Como ficou o AC/DC após a tragédia
A morte de Bon Scott abalou profundamente os integrantes do AC/DC. Em entrevista ao BraveWords [via Whiplash], Angus Young afirmou que a perda foi devastadora e lembrou do carinho que a banda tinha pelo vocalista.
“Eu acho que é algo que simplesmente faz parte de você. É como quando você perde alguém próximo, da família ou um bom amigo. Você sempre tem a sensação que eles estão lá, mas, eu acho que, você sente falta física deles. Sempre existem as memórias que acabam voltando à sua cabeça, e não importa que situação seja. Você pode estar viajando, pode estar relaxando em algum lugar, indo tocar ou em estúdio, sempre tem alguma coisa que te faz lembrar”.
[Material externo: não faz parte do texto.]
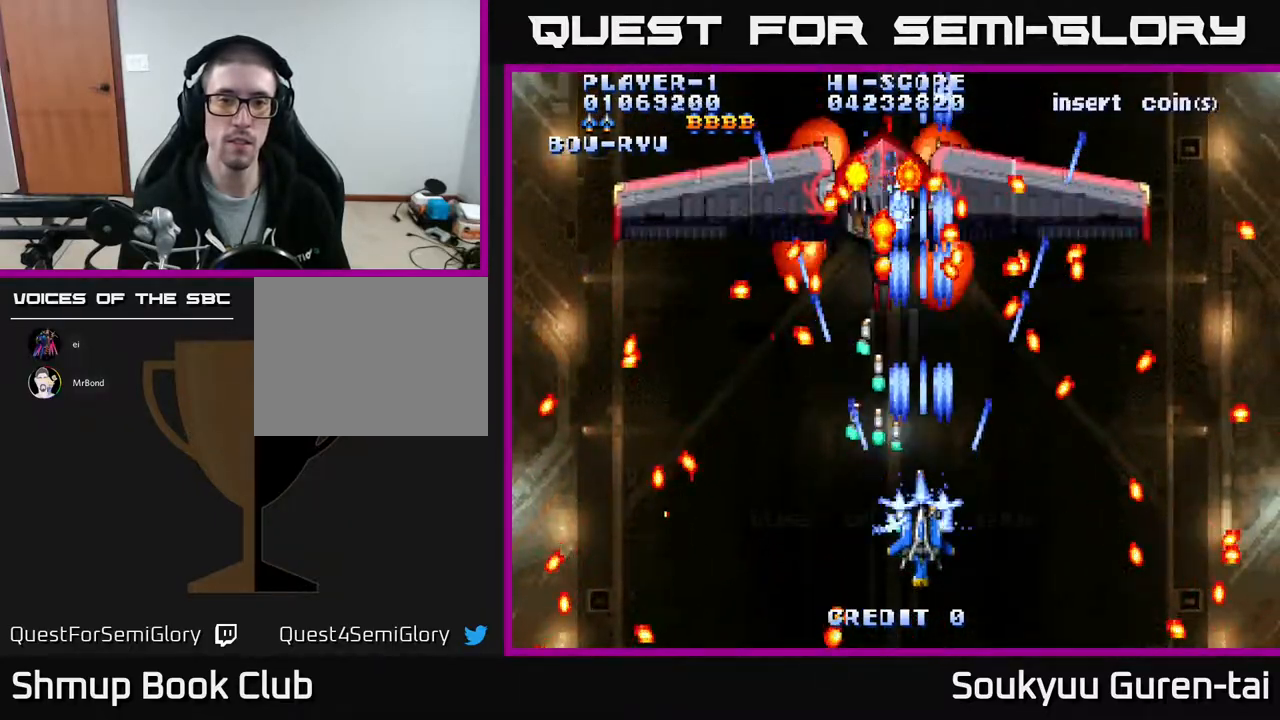
{"buttons": ["DPAD_DOWN", "DPAD_RIGHT"], "events": [[50, "A", "down"], [117, "A", "up"], [200, "A", "down"], [317, "A", "up"], [383, "A", "down"], [450, "A", "up"], [450, "DPAD_DOWN", "down"], [450, "DPAD_RIGHT", "down"]]}
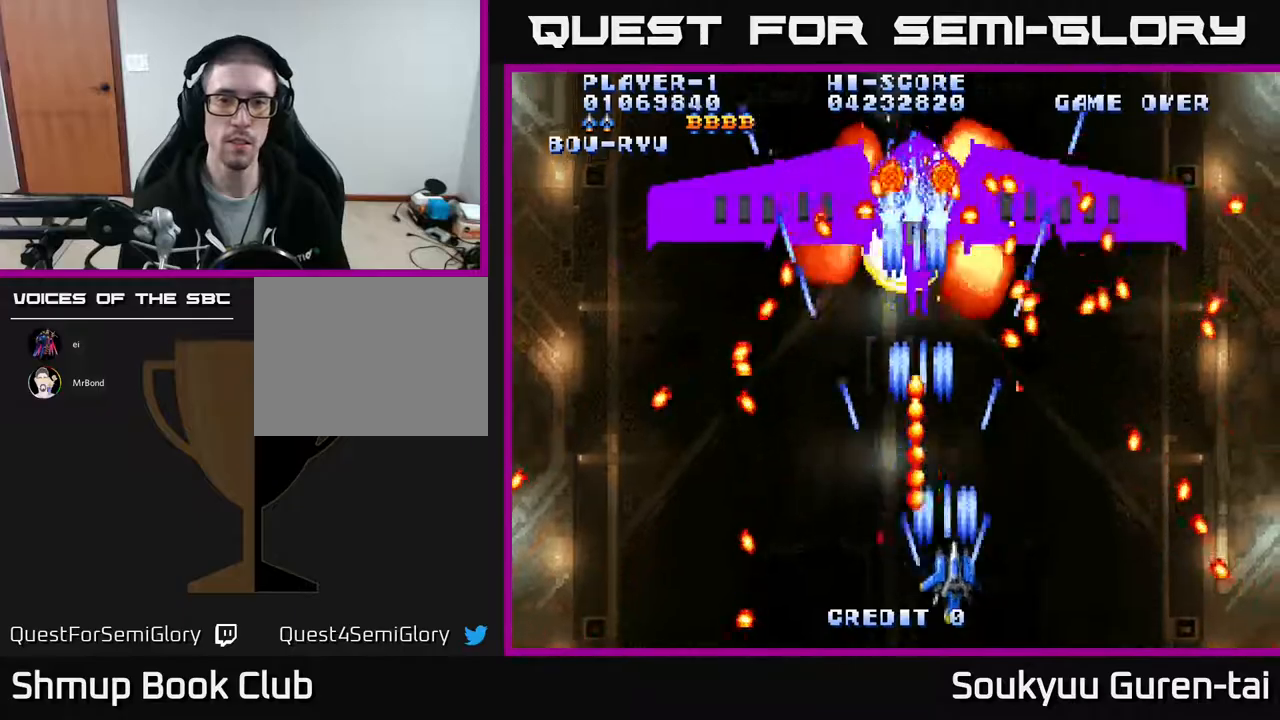
{"buttons": [], "events": [[17, "DPAD_DOWN", "up"], [33, "A", "down"], [67, "DPAD_UP", "down"], [100, "DPAD_RIGHT", "up"], [117, "A", "up"], [217, "A", "down"], [317, "A", "up"], [333, "DPAD_UP", "up"], [367, "A", "down"], [467, "A", "up"]]}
Logo após a morte de Bon Scott, os integrantes cogitaram encerrar as atividades do AC/DC. A família do cantor, porém, incentivou a banda a continuar. Poucas semanas depois, os irmãos Young escolheram Brian Johnson, então vocalista do Geordie, para assumir os vocais. A decisão também levou em consideração o fato de Bon já ter elogiado Johnson anteriormente.
“Eu lembro que a primeira vez que ouvi o nome de Brian, foi através de Bon. Ele comentou que estava na Inglaterra, uma vez, em turnê com uma banda e que Brian estava em uma banda chamada Geordie e Bon disse ‘Brian Johnson, ele era um ótimo cantor de rock and roll, ao estilo do Little Richard.’ E esse era o grande ídolo de Bon, Little Richard. Eu acho que quando ele viu Brian, naquela vez, para Bon foi como ‘Bem, aí está um cara que sabe do que se trata o rock n’ roll’. Ele comentou isso com a gente na Austrália. Eu acho que quando a gente decidiu continuar, Brian foi o primeiro nome que surgiu para mim e para Malcolm, então dissemos que deveríamos tentar achá-lo”, revelou Angus.
Em julho de 1980, o grupo lançou Back in Black, álbum dedicado à memória de Bon Scott. O disco vendeu mais de 50 milhões de cópias em todo o mundo e se tornou um dos álbuns mais vendidos da história da música.